What is a service-level agreement (SLA) ?
A Service-level agreement or commonly known as SLA. You might have heard of the term or seen it buried in an agreement you signed. But what exactly is it and how does it work in the real world?
Simply put, A service-level agreement (SLA) defines the level of service expected by a customer from a supplier, laying out the metrics by which that service is measured, and the remedies or penalties, if any, should the agreed-on service levels not be achieved. Usually, SLAs are between companies and external service providers, but they may also be between two departments within a company.
We like to think of an SLA as a guide that allows two parties to set proper expectation on when things will get done.
Now let’s take a look at some metrics to see how this applies and why the details are important.
Service availability: the amount of time the service is available for use. A telecom company's SLA, for example, may promise network availability of 99.999 percent (That works out to about five and a quarter minutes of downtime per year). In general, the more reliable a service is the better but that can come with a cost. We are used to many services just working all the time, but the reality is more complicated even major services such as Office 365 and G Suite have outages. Also, important to note that not all services need the same level of availability. For example, E-commerce operations typically have extremely aggressive SLAs (99.999 percent uptime is a not uncommon requirement for a site that generates millions of dollars an hour). But the same company might be fine if the fax is down for a few days.
Response time: this is a key metric that gets used a lot but can be useless in many cases. This generally means how quickly a service provider will response to a request. While a response can be reassuring, what people really need is the issue to be resolved not just an acknowledgment of the issue. Many services providers automate the reply to tickets so that they can have a very quick “Response time”.
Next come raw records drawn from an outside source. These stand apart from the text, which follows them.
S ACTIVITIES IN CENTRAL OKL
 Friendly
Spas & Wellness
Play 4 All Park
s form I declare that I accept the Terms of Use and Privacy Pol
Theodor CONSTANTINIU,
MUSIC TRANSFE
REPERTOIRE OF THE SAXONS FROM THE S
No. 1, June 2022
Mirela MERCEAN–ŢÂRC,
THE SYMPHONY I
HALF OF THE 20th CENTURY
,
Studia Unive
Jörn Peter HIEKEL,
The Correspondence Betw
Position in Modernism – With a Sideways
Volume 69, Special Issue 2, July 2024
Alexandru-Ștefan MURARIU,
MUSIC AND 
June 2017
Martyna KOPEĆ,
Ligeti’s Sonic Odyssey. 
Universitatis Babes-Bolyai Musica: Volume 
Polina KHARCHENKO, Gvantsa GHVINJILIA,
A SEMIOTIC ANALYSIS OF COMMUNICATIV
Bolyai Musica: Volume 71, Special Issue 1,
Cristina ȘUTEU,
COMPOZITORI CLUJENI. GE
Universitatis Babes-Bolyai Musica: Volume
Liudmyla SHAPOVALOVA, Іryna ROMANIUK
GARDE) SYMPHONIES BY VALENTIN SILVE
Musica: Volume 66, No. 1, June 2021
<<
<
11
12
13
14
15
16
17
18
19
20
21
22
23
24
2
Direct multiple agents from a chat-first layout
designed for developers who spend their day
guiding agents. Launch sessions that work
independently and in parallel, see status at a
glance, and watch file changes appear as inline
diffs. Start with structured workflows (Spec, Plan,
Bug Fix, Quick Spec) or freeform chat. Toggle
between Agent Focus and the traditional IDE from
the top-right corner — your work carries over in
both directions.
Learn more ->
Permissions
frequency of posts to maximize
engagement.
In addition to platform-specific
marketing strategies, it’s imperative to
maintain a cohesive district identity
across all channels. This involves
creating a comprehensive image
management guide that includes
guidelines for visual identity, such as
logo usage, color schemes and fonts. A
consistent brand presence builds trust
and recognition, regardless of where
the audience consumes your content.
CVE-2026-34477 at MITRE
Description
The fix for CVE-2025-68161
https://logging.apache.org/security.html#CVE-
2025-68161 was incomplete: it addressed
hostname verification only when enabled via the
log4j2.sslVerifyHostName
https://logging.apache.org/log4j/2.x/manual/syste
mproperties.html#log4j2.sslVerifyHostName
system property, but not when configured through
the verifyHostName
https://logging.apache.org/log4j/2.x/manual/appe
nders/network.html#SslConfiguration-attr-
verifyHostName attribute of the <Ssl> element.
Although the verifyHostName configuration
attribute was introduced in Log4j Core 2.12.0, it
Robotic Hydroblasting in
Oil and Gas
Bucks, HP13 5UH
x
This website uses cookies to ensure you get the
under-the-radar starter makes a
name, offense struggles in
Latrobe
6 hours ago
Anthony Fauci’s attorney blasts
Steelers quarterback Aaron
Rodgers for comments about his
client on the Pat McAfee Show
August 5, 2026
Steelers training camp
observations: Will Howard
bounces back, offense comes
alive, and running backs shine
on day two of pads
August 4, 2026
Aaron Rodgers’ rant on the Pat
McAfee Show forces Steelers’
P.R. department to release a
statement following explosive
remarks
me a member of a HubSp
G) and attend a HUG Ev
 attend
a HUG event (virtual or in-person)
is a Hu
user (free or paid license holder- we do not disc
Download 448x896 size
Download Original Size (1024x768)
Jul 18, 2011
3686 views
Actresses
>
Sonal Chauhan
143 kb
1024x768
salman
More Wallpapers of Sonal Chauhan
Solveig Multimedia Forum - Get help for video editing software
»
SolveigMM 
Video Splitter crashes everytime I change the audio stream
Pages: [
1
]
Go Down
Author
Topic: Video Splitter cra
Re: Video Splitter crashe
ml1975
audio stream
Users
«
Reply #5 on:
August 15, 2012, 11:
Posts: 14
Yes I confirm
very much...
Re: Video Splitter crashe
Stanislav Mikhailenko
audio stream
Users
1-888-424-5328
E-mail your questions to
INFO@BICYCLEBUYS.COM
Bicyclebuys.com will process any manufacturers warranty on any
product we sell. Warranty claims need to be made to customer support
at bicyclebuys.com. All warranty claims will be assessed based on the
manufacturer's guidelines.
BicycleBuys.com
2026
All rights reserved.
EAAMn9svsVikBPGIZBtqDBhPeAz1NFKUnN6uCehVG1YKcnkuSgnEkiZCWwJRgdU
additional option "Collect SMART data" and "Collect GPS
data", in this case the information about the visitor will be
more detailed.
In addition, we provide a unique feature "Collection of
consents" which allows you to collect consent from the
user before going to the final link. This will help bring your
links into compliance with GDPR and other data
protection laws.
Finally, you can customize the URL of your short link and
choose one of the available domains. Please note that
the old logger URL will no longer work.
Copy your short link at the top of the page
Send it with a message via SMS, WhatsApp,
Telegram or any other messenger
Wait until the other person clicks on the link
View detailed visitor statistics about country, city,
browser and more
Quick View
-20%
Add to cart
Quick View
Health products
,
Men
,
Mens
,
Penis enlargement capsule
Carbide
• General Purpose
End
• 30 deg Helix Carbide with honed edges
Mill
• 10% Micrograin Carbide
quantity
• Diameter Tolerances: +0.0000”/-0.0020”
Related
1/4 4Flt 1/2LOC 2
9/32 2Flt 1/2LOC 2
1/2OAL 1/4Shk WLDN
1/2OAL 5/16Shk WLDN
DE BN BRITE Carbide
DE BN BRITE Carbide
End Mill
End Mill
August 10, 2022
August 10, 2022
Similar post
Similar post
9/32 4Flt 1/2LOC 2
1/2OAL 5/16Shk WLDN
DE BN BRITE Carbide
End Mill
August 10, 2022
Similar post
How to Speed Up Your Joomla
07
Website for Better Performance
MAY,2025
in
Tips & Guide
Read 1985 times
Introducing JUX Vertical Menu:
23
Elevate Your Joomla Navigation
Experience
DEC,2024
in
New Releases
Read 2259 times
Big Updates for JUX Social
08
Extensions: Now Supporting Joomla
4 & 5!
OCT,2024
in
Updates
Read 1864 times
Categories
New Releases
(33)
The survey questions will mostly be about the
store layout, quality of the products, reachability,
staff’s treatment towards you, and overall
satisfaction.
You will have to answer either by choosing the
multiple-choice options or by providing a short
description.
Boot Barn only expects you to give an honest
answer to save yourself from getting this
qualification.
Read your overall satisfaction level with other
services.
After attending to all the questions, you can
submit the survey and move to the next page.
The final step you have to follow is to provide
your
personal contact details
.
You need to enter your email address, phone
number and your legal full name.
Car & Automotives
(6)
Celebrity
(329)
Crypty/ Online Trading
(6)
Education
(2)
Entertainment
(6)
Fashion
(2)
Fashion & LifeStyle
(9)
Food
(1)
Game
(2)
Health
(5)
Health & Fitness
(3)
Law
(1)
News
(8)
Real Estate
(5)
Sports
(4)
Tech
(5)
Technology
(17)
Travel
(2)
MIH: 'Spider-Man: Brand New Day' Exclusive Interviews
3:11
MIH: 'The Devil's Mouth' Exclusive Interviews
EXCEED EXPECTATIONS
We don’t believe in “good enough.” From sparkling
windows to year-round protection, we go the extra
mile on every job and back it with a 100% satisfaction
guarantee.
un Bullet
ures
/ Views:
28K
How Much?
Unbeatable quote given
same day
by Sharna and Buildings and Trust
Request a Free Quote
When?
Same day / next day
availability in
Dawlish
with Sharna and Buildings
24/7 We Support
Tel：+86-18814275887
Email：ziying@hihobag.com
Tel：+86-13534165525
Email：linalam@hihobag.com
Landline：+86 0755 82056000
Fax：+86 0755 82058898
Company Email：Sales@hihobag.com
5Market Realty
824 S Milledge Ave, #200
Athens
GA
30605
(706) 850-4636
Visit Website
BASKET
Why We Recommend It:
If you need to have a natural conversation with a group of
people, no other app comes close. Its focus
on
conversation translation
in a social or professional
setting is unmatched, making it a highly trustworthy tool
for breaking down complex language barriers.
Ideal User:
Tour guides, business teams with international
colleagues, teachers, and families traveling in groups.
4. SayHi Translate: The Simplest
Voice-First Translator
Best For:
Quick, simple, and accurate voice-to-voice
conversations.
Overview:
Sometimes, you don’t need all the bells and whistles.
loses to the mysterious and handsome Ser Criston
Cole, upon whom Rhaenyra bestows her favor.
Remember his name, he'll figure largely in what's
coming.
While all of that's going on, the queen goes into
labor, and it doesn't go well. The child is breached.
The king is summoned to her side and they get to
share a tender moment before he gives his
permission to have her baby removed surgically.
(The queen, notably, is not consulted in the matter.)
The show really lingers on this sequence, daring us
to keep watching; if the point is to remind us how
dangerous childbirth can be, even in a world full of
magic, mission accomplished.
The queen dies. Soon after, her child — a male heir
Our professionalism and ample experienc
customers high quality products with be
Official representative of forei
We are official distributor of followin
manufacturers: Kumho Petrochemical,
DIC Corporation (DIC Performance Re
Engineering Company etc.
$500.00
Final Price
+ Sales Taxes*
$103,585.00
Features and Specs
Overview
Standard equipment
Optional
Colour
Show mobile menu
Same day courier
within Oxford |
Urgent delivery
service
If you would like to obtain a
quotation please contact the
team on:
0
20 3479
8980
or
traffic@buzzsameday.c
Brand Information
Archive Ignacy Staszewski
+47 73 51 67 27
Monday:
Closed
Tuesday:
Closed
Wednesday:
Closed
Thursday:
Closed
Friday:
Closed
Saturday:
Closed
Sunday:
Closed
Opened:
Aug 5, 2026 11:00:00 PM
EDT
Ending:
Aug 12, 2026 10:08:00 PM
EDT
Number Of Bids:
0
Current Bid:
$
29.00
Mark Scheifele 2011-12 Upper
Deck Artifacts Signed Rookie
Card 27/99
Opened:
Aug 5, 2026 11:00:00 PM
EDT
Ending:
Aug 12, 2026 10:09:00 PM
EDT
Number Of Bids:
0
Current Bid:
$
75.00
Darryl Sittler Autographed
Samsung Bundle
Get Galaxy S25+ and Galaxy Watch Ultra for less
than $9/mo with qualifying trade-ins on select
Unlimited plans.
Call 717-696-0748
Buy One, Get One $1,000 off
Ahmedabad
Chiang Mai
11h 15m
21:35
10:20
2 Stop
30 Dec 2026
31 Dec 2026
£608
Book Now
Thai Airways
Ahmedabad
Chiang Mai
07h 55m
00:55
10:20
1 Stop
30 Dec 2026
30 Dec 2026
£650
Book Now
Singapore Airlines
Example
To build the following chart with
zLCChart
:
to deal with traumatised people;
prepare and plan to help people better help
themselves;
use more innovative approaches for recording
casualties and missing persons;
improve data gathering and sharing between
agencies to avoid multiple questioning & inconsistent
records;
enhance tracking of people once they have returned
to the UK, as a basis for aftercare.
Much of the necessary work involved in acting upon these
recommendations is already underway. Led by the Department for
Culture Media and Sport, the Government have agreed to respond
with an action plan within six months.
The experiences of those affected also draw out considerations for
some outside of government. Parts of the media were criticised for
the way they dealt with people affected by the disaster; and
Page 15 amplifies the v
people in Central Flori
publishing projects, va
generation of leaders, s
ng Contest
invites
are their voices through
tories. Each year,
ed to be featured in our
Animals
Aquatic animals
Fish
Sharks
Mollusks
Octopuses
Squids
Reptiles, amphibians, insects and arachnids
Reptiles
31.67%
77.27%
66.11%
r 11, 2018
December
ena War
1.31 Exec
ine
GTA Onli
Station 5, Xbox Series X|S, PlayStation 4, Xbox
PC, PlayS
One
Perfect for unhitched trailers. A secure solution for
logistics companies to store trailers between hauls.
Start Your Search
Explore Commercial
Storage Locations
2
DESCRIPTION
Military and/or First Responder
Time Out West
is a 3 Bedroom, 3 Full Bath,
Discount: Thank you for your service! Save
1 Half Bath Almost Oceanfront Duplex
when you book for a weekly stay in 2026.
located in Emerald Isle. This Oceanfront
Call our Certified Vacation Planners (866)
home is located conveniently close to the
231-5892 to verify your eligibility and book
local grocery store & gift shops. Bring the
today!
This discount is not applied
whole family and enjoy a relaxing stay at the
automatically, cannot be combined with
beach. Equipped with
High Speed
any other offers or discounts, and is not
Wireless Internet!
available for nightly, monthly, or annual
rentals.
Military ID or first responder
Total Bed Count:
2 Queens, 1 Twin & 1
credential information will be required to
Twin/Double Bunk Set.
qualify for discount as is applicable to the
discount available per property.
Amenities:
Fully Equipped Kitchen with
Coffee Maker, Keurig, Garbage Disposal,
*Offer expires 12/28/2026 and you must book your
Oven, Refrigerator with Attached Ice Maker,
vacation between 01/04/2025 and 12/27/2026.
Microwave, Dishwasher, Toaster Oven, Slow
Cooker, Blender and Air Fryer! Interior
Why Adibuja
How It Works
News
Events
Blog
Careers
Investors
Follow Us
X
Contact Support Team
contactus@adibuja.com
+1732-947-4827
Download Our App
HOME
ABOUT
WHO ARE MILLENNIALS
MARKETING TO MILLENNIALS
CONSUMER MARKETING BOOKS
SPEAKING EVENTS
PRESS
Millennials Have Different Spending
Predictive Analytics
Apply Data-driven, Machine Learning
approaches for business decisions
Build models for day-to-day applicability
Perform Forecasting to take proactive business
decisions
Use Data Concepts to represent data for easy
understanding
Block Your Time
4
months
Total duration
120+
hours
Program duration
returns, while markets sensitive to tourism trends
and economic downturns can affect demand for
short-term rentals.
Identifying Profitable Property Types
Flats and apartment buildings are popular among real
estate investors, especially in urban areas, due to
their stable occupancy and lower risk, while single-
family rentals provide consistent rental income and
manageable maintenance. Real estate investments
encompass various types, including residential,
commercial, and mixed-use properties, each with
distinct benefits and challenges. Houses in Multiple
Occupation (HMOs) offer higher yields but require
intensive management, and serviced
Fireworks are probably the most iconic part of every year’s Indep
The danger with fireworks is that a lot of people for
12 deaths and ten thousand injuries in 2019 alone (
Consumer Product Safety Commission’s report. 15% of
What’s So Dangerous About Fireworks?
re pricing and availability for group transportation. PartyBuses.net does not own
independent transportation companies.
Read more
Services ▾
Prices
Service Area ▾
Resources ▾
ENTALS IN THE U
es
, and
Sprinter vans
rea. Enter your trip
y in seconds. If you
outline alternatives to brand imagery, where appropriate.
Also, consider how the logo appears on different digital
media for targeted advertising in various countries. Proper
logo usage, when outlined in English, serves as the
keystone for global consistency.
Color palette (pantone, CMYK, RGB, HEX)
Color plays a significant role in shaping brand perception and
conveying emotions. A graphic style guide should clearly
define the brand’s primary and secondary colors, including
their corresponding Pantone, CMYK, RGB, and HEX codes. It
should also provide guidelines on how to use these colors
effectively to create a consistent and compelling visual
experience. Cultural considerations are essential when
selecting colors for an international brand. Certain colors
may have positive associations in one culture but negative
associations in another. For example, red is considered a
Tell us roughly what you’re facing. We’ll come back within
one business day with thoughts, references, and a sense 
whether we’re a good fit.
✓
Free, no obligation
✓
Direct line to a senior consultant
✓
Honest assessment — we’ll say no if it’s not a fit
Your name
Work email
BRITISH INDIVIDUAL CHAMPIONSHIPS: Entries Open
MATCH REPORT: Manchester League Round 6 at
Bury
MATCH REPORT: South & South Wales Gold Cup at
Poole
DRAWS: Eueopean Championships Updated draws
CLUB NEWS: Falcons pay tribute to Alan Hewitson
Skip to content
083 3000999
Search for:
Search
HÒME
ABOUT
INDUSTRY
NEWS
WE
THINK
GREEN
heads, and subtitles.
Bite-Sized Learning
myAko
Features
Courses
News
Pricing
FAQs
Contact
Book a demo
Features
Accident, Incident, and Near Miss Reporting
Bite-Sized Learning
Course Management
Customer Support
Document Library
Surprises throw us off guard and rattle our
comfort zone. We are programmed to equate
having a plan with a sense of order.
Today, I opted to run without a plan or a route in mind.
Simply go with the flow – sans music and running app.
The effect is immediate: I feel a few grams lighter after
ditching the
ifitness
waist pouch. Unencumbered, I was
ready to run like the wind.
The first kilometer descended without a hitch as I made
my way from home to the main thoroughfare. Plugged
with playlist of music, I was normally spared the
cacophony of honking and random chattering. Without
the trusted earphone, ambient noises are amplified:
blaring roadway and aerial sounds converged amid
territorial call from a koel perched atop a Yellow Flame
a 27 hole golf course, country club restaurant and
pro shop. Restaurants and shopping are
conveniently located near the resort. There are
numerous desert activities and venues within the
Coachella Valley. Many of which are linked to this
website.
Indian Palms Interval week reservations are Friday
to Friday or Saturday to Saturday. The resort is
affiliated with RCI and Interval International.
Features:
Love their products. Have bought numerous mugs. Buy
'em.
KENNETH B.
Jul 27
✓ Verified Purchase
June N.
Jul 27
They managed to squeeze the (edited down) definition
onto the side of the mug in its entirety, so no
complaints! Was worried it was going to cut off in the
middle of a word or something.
Resolution time: this is usually the most important metric. General means how long after I submit my request will the request get taken care of. Usually this will depend on the time the issue was received and the priority of the issue. For example, an issue with a server that is mission critical would be flagged as High priority and require a faster resolution than a single user having an issue with Microsoft Word. One important point to keep in mind is that certain issues require multiple vendors to work together, and they may have different SLAs. Let’s say your Internet is not working you IT service provider determines the issue is with the ISP (Internet Service Provider) while your IT service provider’s SLA is 1 hour to resolve this type of outage. The ISP might have a 24 hour SLA. In this case your IT provider needs to wait for ISP to resolve the issue all they can do is follow-up.
In summary it’s important to understand what is mission critical for your business and make sure all your service providers can deliver the SLA you require.